* TO-DO ITEM *
Some entries follow. Reproduce exactly the lines starting at the one with "wskazuje na to, aby" and stopping after the one with "Czemu nie buntują".

* Page-level text extractions *
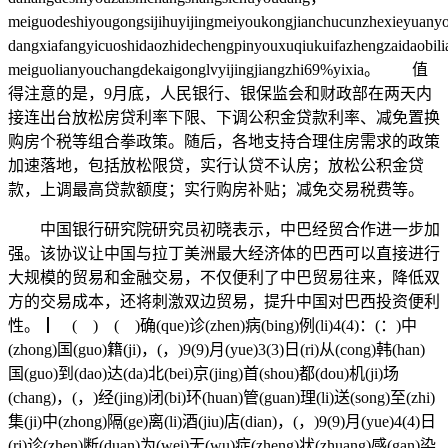
meiguodeshiyougongsijihuyijingmeiyoukongjianchucunzhexieyuan
dangxiafangyicuoshidaozhidechengpinyouxuqiukuifazhengzaidaobi
meiguolianyouchangdekaigonglvyijingjiangzhi69%yixia。 值
得注意的是，9月底，人民银行、银保监会和财政部在两天内
接连出台放松房贷利率下限、下调公积金贷款利率、减免置换
购房个税等组合拳政策。随后，各地支持合理住房需求的政策
加速落地，包括放松限贷，实行认贷不认房；放松公积金贷
款，上调最高贷款额度；实行购房补贴；减免交易税费等。
中国银行研究院研究员初晓表示，中巴经贸合作进一步加
强。该协议让中国与拉丁美洲最大经济体的巴西可以直接进行
大规模的贸易和金融交易，不仅便利了中巴贸易往来，降低双
方的交易成本，还将刺激双边贸易，提升中国对巴西投资便利
性。┃ ( ) ( )确(que)诊(zhen)病(bing)例(li)4(4)：(：)中
(zhong)国(guo)籍(ji)，(，)9(9)月(yue)3(3)日(ri)从(cong)韩(han)
国(guo)到(dao)达(da)北(bei)京(jing)首(shou)都(dou)机(ji)场
(chang)，(，)经(jing)闭(bi)环(huan)管(guan)理(li)送(song)至(zhi)
集(ji)中(zhong)隔(ge)离(li)酒(jiu)店(dian)，(，)9(9)月(yue)4(4)日
(ri)诊(zhen)断(duan)为(wei)无(wu)症(zheng)状(zhuang)感(gan)染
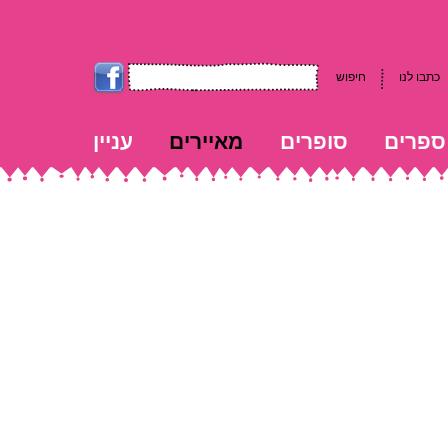
כתבו לנו
חיפוש
ספרים
סופרים
מאיירים
עניין
kk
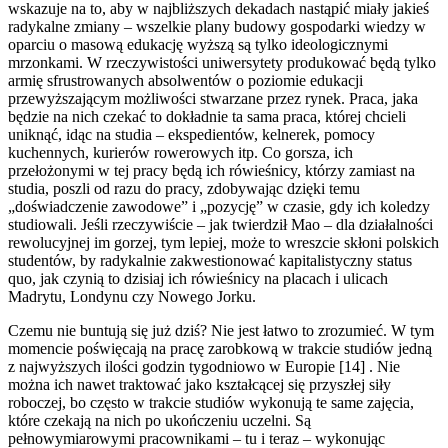
wskazuje na to, aby w najbliższych dekadach nastąpić miały jakieś
radykalne zmiany – wszelkie plany budowy gospodarki wiedzy w
oparciu o masową edukację wyższą są tylko ideologicznymi
mrzonkami. W rzeczywistości uniwersytety produkować będą tylko
armię sfrustrowanych absolwentów o poziomie edukacji
przewyższającym możliwości stwarzane przez rynek. Praca, jaka
będzie na nich czekać to dokładnie ta sama praca, której chcieli
uniknąć, idąc na studia – ekspedientów, kelnerek, pomocy
kuchennych, kurierów rowerowych itp. Co gorsza, ich
przełożonymi w tej pracy będą ich rówieśnicy, którzy zamiast na
studia, poszli od razu do pracy, zdobywając dzięki temu
„doświadczenie zawodowe” i „pozycję” w czasie, gdy ich koledzy
studiowali. Jeśli rzeczywiście – jak twierdził Mao – dla działalności
rewolucyjnej im gorzej, tym lepiej, może to wreszcie skłoni polskich
studentów, by radykalnie zakwestionować kapitalistyczny status
quo, jak czynią to dzisiaj ich rówieśnicy na placach i ulicach
Madrytu, Londynu czy Nowego Jorku.
Czemu nie buntują się już dziś? Nie jest łatwo to zrozumieć. W tym
momencie poświęcają na pracę zarobkową w trakcie studiów jedną
z najwyższych ilości godzin tygodniowo w Europie [14] . Nie
można ich nawet traktować jako kształcącej się przyszłej siły
roboczej, bo często w trakcie studiów wykonują te same zajęcia,
które czekają na nich po ukończeniu uczelni. Są
pełnowymiarowymi pracownikami – tu i teraz – wykonując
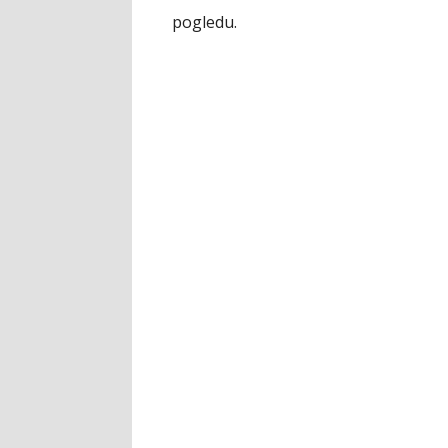
pogledu.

* SOLUTION TO THIS EXERCISE *
wskazuje na to, aby w najbliższych dekadach nastąpić miały jakieś
radykalne zmiany – wszelkie plany budowy gospodarki wiedzy w
oparciu o masową edukację wyższą są tylko ideologicznymi
mrzonkami. W rzeczywistości uniwersytety produkować będą tylko
armię sfrustrowanych absolwentów o poziomie edukacji
przewyższającym możliwości stwarzane przez rynek. Praca, jaka
będzie na nich czekać to dokładnie ta sama praca, której chcieli
uniknąć, idąc na studia – ekspedientów, kelnerek, pomocy
kuchennych, kurierów rowerowych itp. Co gorsza, ich
przełożonymi w tej pracy będą ich rówieśnicy, którzy zamiast na
studia, poszli od razu do pracy, zdobywając dzięki temu
„doświadczenie zawodowe” i „pozycję” w czasie, gdy ich koledzy
studiowali. Jeśli rzeczywiście – jak twierdził Mao – dla działalności
rewolucyjnej im gorzej, tym lepiej, może to wreszcie skłoni polskich
studentów, by radykalnie zakwestionować kapitalistyczny status
quo, jak czynią to dzisiaj ich rówieśnicy na placach i ulicach
Madrytu, Londynu czy Nowego Jorku.
Czemu nie buntują się już dziś? Nie jest łatwo to zrozumieć. W tym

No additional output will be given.